There is an elementary component of business that few either don’t understand or never leaned.
A business only has one objective: To convince customers to give the business some of the customer’s money.
That’s it; nothing more complicated.
So the raw method used to do that is to offer a product or service that the customer can be convinced he needs. At that point the customer gives the merchant some money, and the business has achieved its goal.
Personal service that was a component of stores of the past, when they were owned by local families, was systematically removed with the advent of national chains. The public has reluctantly learned to accept that.
Here’s the compare and contrast component: It’s not so important whether a national chain’s store in Dallas alienates a customer. It would be if that store were owned by a Dallas resident.
And it is that result of the application in this instance of the Law of Large Numbers that allows those who work for and manage a national chain’s store to display an arrogant attitude toward the store’s customers. The chances are that the store’s clerk and manager won’t find their jobs in danger because of it.
That they know they’ll be there tomorrow does nothing but reinforce their bad behavior.
Customers are not interested in falling over boxes and being restricted from going down aisles in a store when it is supposed to be open for business. The shelves should be stocked on the store’s time, not the customers’ time. National stores, however, are getting more and more brazen in their displays of this bad behavior.
And if nothing else, there is no excuse for customers to be asked to wait in lines at the cash wrap counters because the manager has some of those who are trained to be cashiers, doing other less important things.
I walked out of a Staples store (501 N Plano Rd in Garland, Texas) yesterday because the cashier had let me stand in his line, only to tell me when it became my turn, that he was closed and I’d have to go to the end of one of the other two open lines, each of which had at least 5 people waiting.
I mused to myself, “If he had worked for Mr. and Mrs.

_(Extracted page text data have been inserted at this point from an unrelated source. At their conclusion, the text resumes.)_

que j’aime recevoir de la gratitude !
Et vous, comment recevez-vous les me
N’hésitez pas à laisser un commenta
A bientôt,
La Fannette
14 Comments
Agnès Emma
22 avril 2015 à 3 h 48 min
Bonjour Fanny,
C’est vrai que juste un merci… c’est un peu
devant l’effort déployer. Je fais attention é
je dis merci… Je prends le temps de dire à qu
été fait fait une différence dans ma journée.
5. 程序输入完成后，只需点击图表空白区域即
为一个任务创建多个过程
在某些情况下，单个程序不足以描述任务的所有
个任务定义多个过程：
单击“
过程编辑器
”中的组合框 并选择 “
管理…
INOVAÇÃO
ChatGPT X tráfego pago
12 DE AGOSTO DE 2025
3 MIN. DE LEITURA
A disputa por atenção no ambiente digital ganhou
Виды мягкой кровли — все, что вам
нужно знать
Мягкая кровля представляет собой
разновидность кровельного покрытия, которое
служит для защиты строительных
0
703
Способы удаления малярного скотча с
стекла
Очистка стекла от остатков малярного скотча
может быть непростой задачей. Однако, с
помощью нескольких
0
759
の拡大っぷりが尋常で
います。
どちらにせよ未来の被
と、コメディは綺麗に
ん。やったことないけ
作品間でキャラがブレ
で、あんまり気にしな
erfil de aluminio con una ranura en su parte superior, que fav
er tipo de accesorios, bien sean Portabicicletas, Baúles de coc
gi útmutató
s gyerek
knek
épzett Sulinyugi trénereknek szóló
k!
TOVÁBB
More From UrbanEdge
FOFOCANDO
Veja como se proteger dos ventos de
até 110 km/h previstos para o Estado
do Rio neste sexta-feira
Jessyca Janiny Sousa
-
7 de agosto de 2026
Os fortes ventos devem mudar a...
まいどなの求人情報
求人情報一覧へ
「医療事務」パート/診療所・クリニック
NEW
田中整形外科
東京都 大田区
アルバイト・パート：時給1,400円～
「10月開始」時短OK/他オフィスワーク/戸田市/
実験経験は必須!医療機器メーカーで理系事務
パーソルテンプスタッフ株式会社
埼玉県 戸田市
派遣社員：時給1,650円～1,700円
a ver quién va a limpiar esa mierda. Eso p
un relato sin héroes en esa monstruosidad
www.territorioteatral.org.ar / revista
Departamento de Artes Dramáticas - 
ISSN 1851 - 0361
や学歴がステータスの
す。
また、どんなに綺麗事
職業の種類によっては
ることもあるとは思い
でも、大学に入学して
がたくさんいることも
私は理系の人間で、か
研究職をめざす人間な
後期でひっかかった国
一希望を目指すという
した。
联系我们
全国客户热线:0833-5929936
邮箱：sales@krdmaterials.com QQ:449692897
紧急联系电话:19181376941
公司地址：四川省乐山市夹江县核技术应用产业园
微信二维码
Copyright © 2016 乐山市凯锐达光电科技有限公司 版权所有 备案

Breslow (who owned a Galveston general merchandise store when I was growing up), yesterday would have been his last day on the job.
Instead by the time I got into my car to leave, he was standing on the sidewalk by the front door smoking a cigarette.
The salaries for one hour for him and the other two cashiers would have been paid in full from the profits on the merchandise I left behind. Instead, that went up in smoke along with his cigarette,
So to summarize: Your only job is to do whatever it takes to get customers to give you some of their money. Leaving boxes in aisles, having shelf stocking going on during store hours, and making check-out unmanageable, seriously interfere with that mission.
And this exact same principle applies to those of us who are real estate professionals, whether in sales, management or administration. Now might be a good time to observe and study the behavior in our offices.